Sunday, 1 January 2023

Bright and early, well, somewhat early, we visited the Minneapolis Institute of Art to see Botticelli and Renaissance Florence: Masterworks from the Uffizi. I was struck by three things.

First was the vividness of the colors. These fairly leapt off the canvas. If I hadn’t been viewing them in a museum, I would have assumed they were fakes. But no, they are not: they have been carefully preserved, and exquisitely cleaned. We have an abstract painting upstairs that provides a nexus of color in a largely cool modern space; I wondered if the Botticelli paintings played a similar role. My sense, from what others tell me, is no.
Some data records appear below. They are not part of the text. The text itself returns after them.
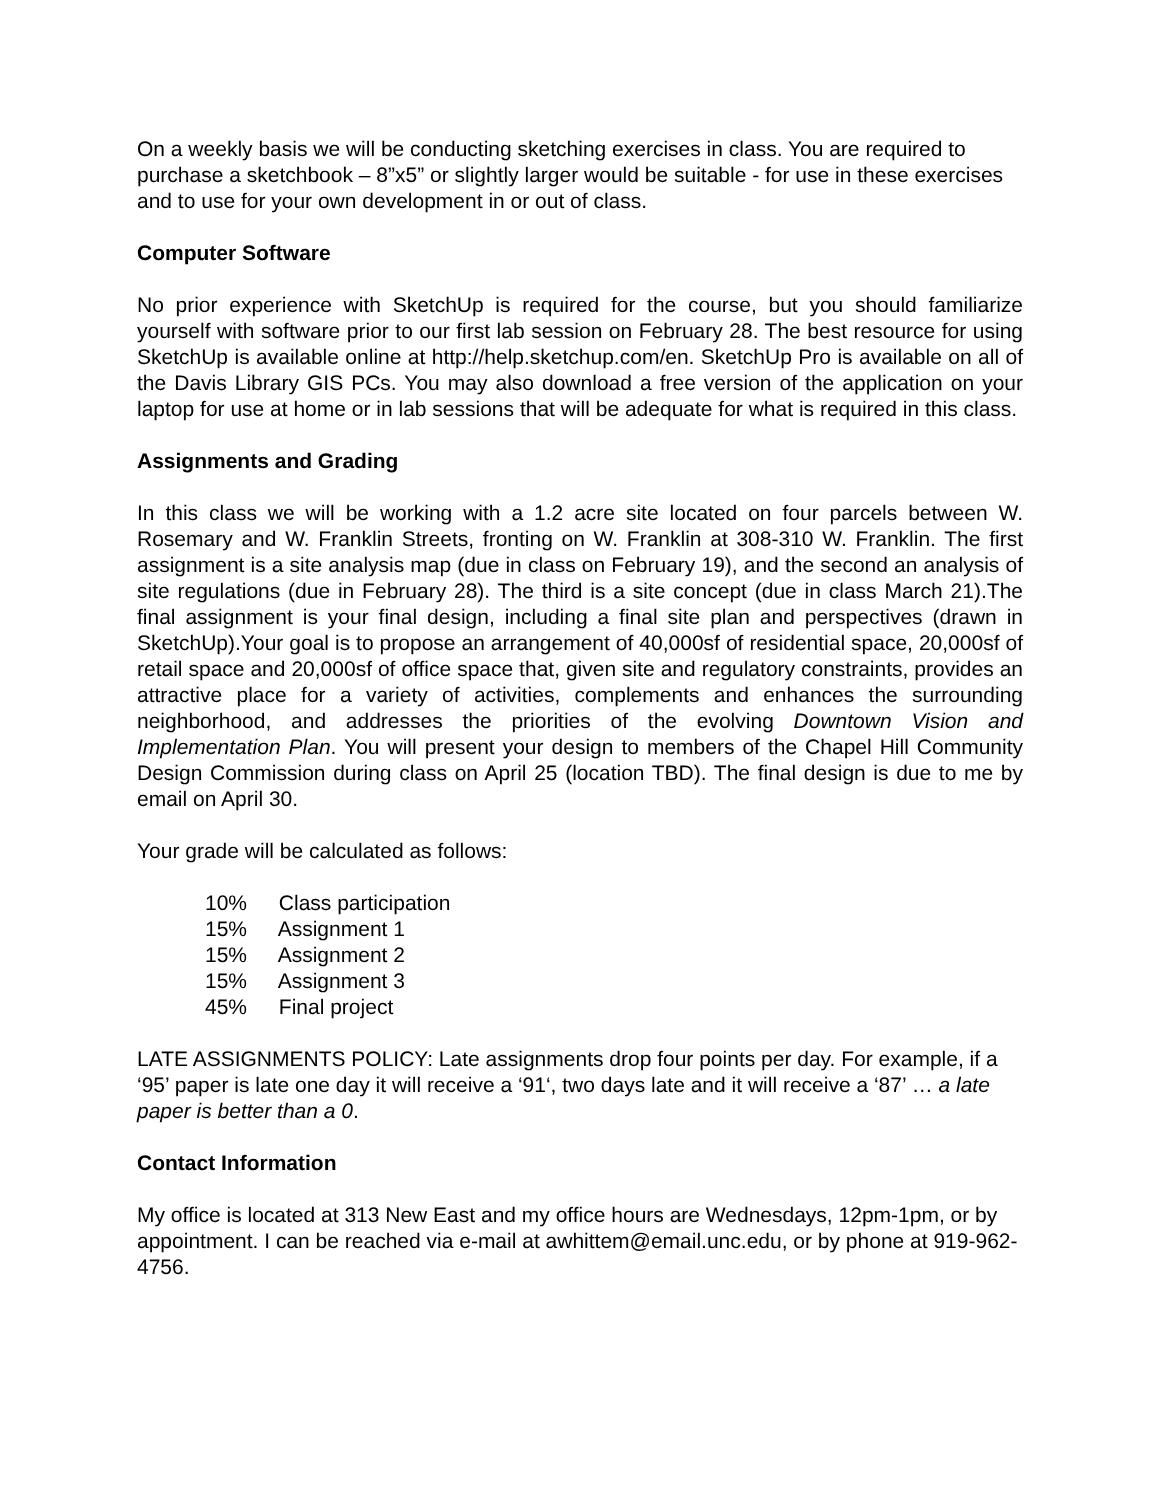On a weekly basis we will be conducting sketching exercises in class. You are required to purchase a sketchbook – 8”x5” or slightly larger would be suitable - for use in these exercises and to use for your own development in or out of class.
Computer Software
No prior experience with SketchUp is required for the course, but you should familiarize yourself with software prior to our first lab session on February 28. The best resource for using SketchUp is available online at http://help.sketchup.com/en. SketchUp Pro is available on all of the Davis Library GIS PCs. You may also download a free version of the application on your laptop for use at home or in lab sessions that will be adequate for what is required in this class.
Assignments and Grading
In this class we will be working with a 1.2 acre site located on four parcels between W. Rosemary and W. Franklin Streets, fronting on W. Franklin at 308-310 W. Franklin. The first assignment is a site analysis map (due in class on February 19), and the second an analysis of site regulations (due in February 28). The third is a site concept (due in class March 21).The final assignment is your final design, including a final site plan and perspectives (drawn in SketchUp).Your goal is to propose an arrangement of 40,000sf of residential space, 20,000sf of retail space and 20,000sf of office space that, given site and regulatory constraints, provides an attractive place for a variety of activities, complements and enhances the surrounding neighborhood, and addresses the priorities of the evolving Downtown Vision and Implementation Plan. You will present your design to members of the Chapel Hill Community Design Commission during class on April 25 (location TBD). The final design is due to me by email on April 30.
Your grade will be calculated as follows:
10% Class participation
15% Assignment 1
15% Assignment 2
15% Assignment 3
45% Final project
LATE ASSIGNMENTS POLICY: Late assignments drop four points per day. For example, if a ‘95’ paper is late one day it will receive a ‘91‘, two days late and it will receive a ‘87’ … a late paper is better than a 0.
Contact Information
My office is located at 313 New East and my office hours are Wednesdays, 12pm-1pm, or by appointment. I can be reached via e-mail at awhittem@email.unc.edu, or by phone at 919-962-4756.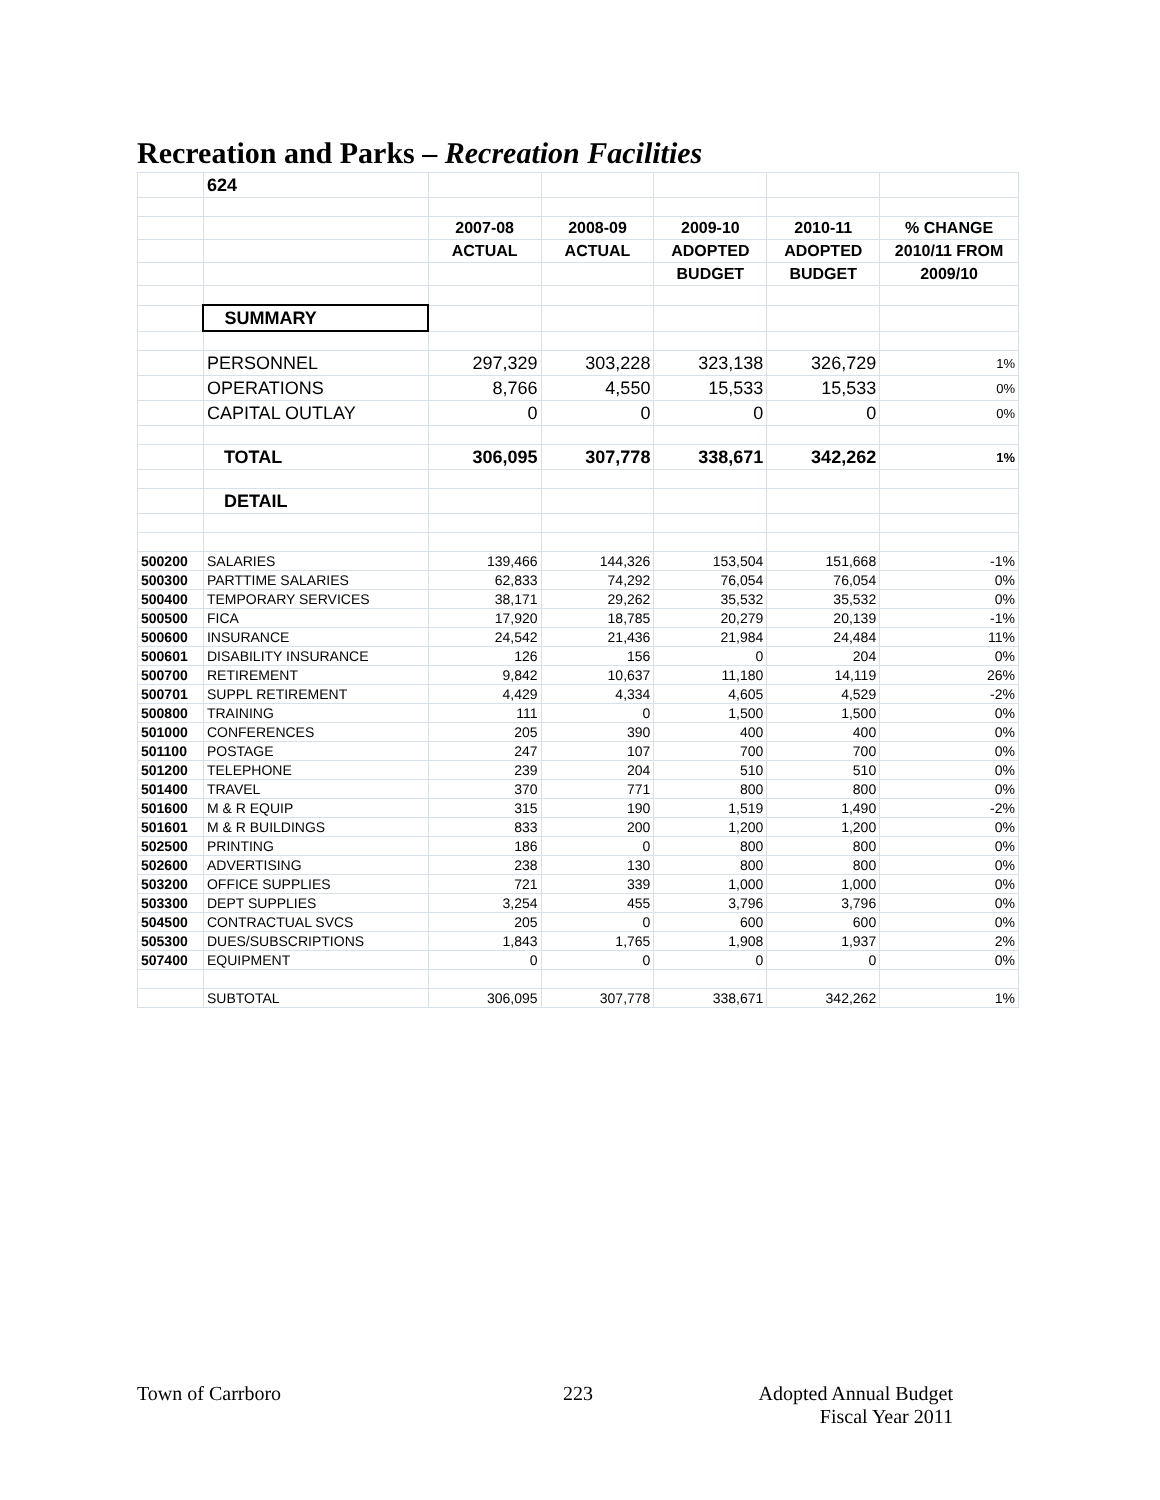Recreation and Parks – Recreation Facilities
| | 624 | | | | | |
| | | 2007-08 | 2008-09 | 2009-10 | 2010-11 | % CHANGE |
| | | ACTUAL | ACTUAL | ADOPTED | ADOPTED | 2010/11 FROM |
| | | | | BUDGET | BUDGET | 2009/10 |
| | SUMMARY | | | | | |
| | PERSONNEL | 297,329 | 303,228 | 323,138 | 326,729 | 1% |
| | OPERATIONS | 8,766 | 4,550 | 15,533 | 15,533 | 0% |
| | CAPITAL OUTLAY | 0 | 0 | 0 | 0 | 0% |
| | TOTAL | 306,095 | 307,778 | 338,671 | 342,262 | 1% |
| | DETAIL | | | | | |
| 500200 | SALARIES | 139,466 | 144,326 | 153,504 | 151,668 | -1% |
| 500300 | PARTTIME SALARIES | 62,833 | 74,292 | 76,054 | 76,054 | 0% |
| 500400 | TEMPORARY SERVICES | 38,171 | 29,262 | 35,532 | 35,532 | 0% |
| 500500 | FICA | 17,920 | 18,785 | 20,279 | 20,139 | -1% |
| 500600 | INSURANCE | 24,542 | 21,436 | 21,984 | 24,484 | 11% |
| 500601 | DISABILITY INSURANCE | 126 | 156 | 0 | 204 | 0% |
| 500700 | RETIREMENT | 9,842 | 10,637 | 11,180 | 14,119 | 26% |
| 500701 | SUPPL RETIREMENT | 4,429 | 4,334 | 4,605 | 4,529 | -2% |
| 500800 | TRAINING | 111 | 0 | 1,500 | 1,500 | 0% |
| 501000 | CONFERENCES | 205 | 390 | 400 | 400 | 0% |
| 501100 | POSTAGE | 247 | 107 | 700 | 700 | 0% |
| 501200 | TELEPHONE | 239 | 204 | 510 | 510 | 0% |
| 501400 | TRAVEL | 370 | 771 | 800 | 800 | 0% |
| 501600 | M & R EQUIP | 315 | 190 | 1,519 | 1,490 | -2% |
| 501601 | M & R BUILDINGS | 833 | 200 | 1,200 | 1,200 | 0% |
| 502500 | PRINTING | 186 | 0 | 800 | 800 | 0% |
| 502600 | ADVERTISING | 238 | 130 | 800 | 800 | 0% |
| 503200 | OFFICE SUPPLIES | 721 | 339 | 1,000 | 1,000 | 0% |
| 503300 | DEPT SUPPLIES | 3,254 | 455 | 3,796 | 3,796 | 0% |
| 504500 | CONTRACTUAL SVCS | 205 | 0 | 600 | 600 | 0% |
| 505300 | DUES/SUBSCRIPTIONS | 1,843 | 1,765 | 1,908 | 1,937 | 2% |
| 507400 | EQUIPMENT | 0 | 0 | 0 | 0 | 0% |
| | SUBTOTAL | 306,095 | 307,778 | 338,671 | 342,262 | 1% |
Town of Carrboro 223
Adopted Annual Budget
Fiscal Year 2011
The second thing that struck me was the… and now I am forgetting. It was something … cultural. Some kind of social fact. Ah, here we go: According to the text that accompanies the paintings, one of the things that was going on is that the artists were borrowing forms and postures and such from the classics. For example, the MIA displayed a sculpture of Cupid, sleeping, and noted that it had served as a model for baby Jesus. What better a model for Jesus than a god incarnated as a child? It was interesting to reflect that just as early Christians appropriated pagan celebrations like the solistice, so later Christians moved up the cultural hierarchy, recycling pagan imagery into Christian art.

A third thing I appreciated were the paintings and sketches of more ordinary people. I say ‘more ordinary,’ but presumably they were largely middle class, or whatever the equivalent was at that time. These lacked names — or at least the names had been lost — and so we saw portraits of an old man, a young woman, and so forth. They worked for me, in a way that the large florid paintings strewn with symbols did not.